The fact that there’s something for everyone has helped Lalo attract a broad customer base. Boomers are looking for a new hobby, young professionals who need Spanish for work or travel, people in a relationship with a Spanish-speaking partner, and heritage speakers who want to reconnect with their culture. But despite their differences, there is a common denominator.

“It’s people from all walks of life, but all of our students share enthusiasm and passion for the language and the culture,” Lalo says. “Right now, we have an 80-year-old, and they’re in the same class as a 30-something. And they get along very well because they share that fundamental value.”

***

As a student, the CLC’s emphasis on community is what I love most. San Diego is a big place. For all its wonders – the beaches, music, tacos, and beer – it can be lonely to navigate the city as a transplant, especially with the social restrictions of the pandemic. On any given day, most of my interactions are transactional – exchanging goods and services – with someone I’ve never met before and will probably never see again. It can feel empty, isolating. But there is connection and community in my Spanish class, where I interact week after week with the same people. They are older and younger than me, from different backgrounds and lifestyles. But in the classroom, we are all just students, united by a common struggle: to speak, hear, and be understood.
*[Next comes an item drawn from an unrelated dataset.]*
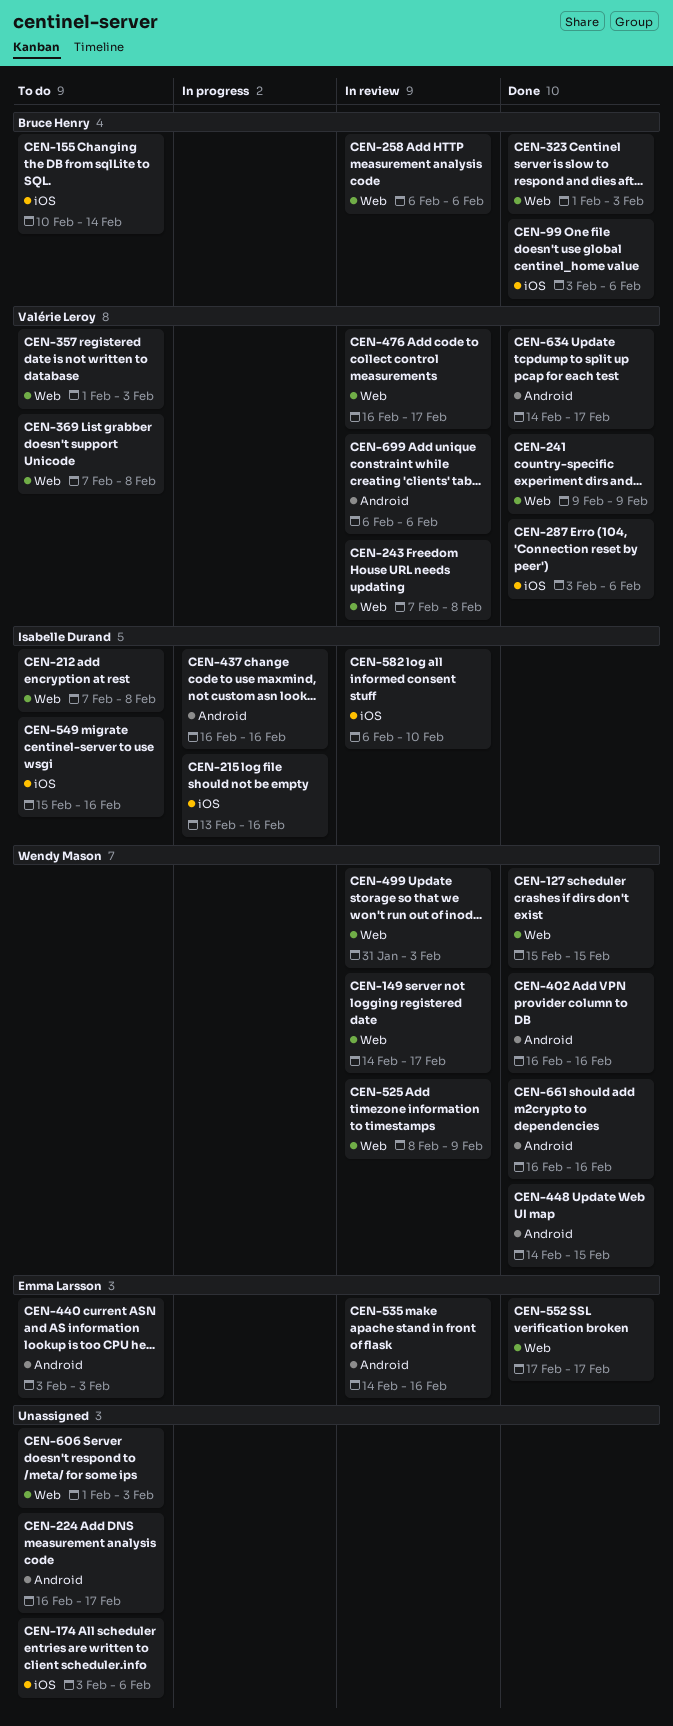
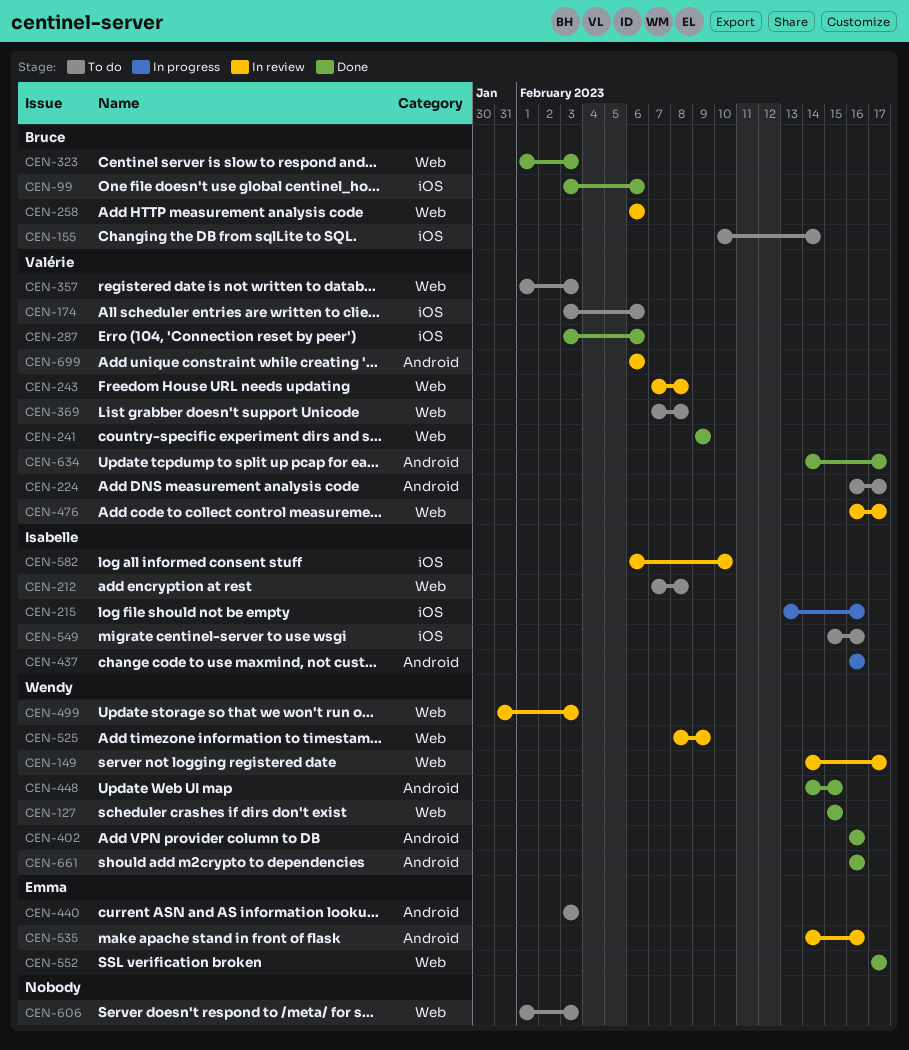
CEN-174, owner: none -> Valérie Leroy
CEN-224, owner: none -> Valérie Leroy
In On the Plain of Snakes, his Mexico travelogue, Paul Theroux writes that “in studying a language, being asked and answering direct questions, you reveal yourself . . . nowhere are you more naked than in the back-and-forth of classroom conversation.”

In my experience, he’s right. To learn a language is to be vulnerable, forced into intimacy with one’s teacher and classmates, even with oneself. You fumble to express yourself. You feel stupid and uncomfortable. In the classroom, we must lay ourselves bare and extend grace. As we build trust, our discussions evolve from sharing weekend plans to confessing embarrassing truths. In doing so, we experience true community.

And so, almost two years later, I’m still here with the CLC, attending class, doing homework. Making equal parts progress and mistakes. I’m now only two courses away from the “B.”
(intermediate) level. Some days, I still feel like a total beginner, like I’m thinking in slow motion. Other days, the words come quickly, and I’m heartened. One day, I will speak and understand Spanish effortlessly. I will take my Spanish beyond the classroom and out into the world. Someday, maybe, when I go to sleep, I will even dream en español. But no matter how much I have learned and how much I have yet to learn, I’ve found so much beauty in the process. Right now, with my teacher and my classmates at my (virtual) side, I am happy to relish the journey.

Lalo, meanwhile, is dreaming big. He’s retrofitting an old van to take on road trips and document his travels – in Spanish, of course – on his YouTube channel. His first destination? He wants to go all the way down to Panama. I can’t wait to watch it. But right now, I hope you’ll excuse me. I have to get back to class.